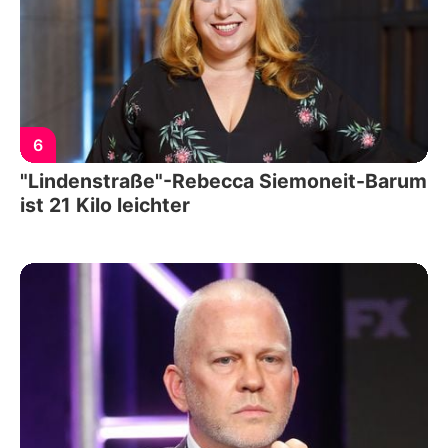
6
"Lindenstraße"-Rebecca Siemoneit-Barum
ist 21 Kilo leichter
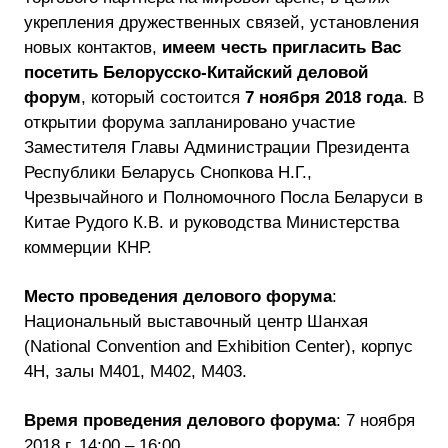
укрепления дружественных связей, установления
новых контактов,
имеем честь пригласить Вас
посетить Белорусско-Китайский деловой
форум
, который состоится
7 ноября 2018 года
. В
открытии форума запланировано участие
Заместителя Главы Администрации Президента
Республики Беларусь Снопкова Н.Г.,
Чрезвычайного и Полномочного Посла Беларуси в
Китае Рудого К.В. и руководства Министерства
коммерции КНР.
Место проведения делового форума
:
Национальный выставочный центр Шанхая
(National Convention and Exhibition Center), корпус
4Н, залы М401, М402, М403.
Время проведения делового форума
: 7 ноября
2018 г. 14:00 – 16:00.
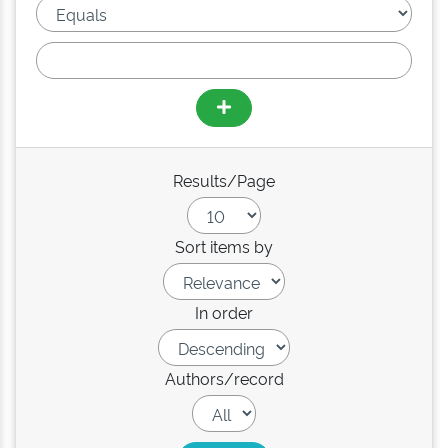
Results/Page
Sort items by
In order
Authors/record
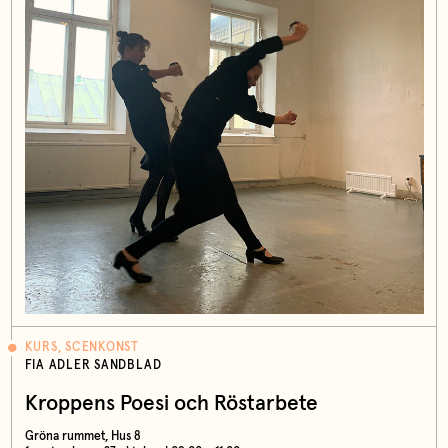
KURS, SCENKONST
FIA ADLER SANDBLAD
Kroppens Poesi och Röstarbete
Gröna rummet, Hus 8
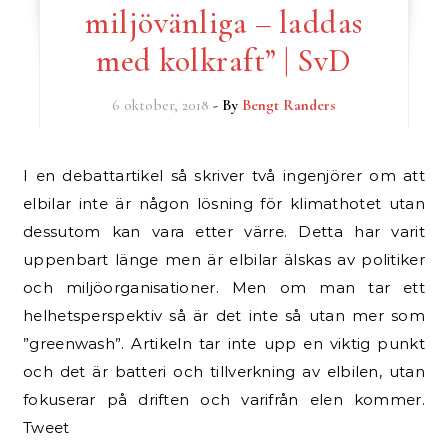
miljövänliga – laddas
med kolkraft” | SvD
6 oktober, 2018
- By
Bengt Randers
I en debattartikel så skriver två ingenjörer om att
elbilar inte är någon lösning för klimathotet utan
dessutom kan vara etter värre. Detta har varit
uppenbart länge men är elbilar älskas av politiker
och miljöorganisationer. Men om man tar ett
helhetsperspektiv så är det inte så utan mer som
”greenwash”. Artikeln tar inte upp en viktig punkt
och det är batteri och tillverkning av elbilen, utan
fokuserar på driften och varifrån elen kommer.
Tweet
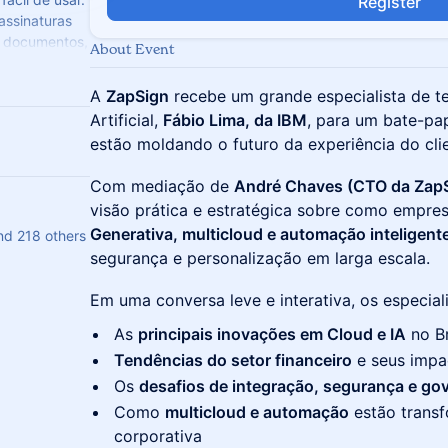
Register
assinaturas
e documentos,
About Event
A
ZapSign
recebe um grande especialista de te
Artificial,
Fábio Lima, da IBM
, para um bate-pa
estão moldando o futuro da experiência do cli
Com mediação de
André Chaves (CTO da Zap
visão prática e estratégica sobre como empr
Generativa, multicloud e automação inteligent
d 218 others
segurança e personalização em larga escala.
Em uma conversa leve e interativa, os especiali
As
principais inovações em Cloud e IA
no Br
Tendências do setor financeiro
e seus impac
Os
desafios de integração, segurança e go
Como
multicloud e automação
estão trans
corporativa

*-*-*

Directions: Show every line of the data above that contains the string "automação". Case counts.

Answer to this task:
Generativa, multicloud e automação inteligent
multicloud e automação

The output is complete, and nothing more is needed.